Given passage:
☆ ☆ ☆

If the lands were still to belong to the lessee of the estate under Government, and the trees only to the planter and his heirs, he to whom the land belonged might very soon render the property in the trees of no value to the planter or his heirs.793
If Government wishes the Upper Doāb, the Delhi, Mathurā, and Agra districts again enriched and embellished with mango groves, they will not delay to convey this feeling to the hundreds, nay, thousands, who would be willing to plant them upon a single guarantee that the lands upon which the trees stand shall be considered to belong to them and their heirs as long as these trees stand upon them.794 That the land, the shade, the fruit, and the water will be left to the free enjoyment of the public we may take for granted, since the good which the planter's soul is to derive from such a work in the next world must depend upon their being so; and all that is required to be stipulated in such grants is that mango tamarind, pīpal, or 'bar' (i.e. banyan) trees, at the rate of twenty-five the English acre, shall be planted and kept up in every piece of land granted for the purpose; and that a well of 'pakkā' masonry shall be made for the purpose of watering them, in the smallest, as well as in the largest, piece of ground granted, and kept always in repair.

☆ ☆ ☆

Given records:

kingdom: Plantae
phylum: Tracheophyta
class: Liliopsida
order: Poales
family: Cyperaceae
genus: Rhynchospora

☆ ☆ ☆

Required work:
1. Please list the places that the passage on mango groves names as areas Government might wish to see enriched with groves again.
2. Translate this sentence from the passage on mango groves into Spanish: "If the lands were still to belong to the lessee of the estate under Government, and the trees only to the planter and his heirs, he to whom the land belonged might very soon render the property in the trees of no value to the planter or his heirs."
3. According to the passage on mango groves, how many trees per English acre must be planted on land granted for the purpose?

Outputs for the tasks:
1. Upper Doāb, Delhi, Mathurā, Agra

2. Si las tierras siguieran perteneciendo al arrendatario de la finca bajo el Gobierno, y los árboles solo al plantador y a sus herederos, aquel a quien perteneciera la tierra podría muy pronto dejar sin valor la propiedad de los árboles para el plantador o sus herederos.

3. Twenty-five trees per English acre.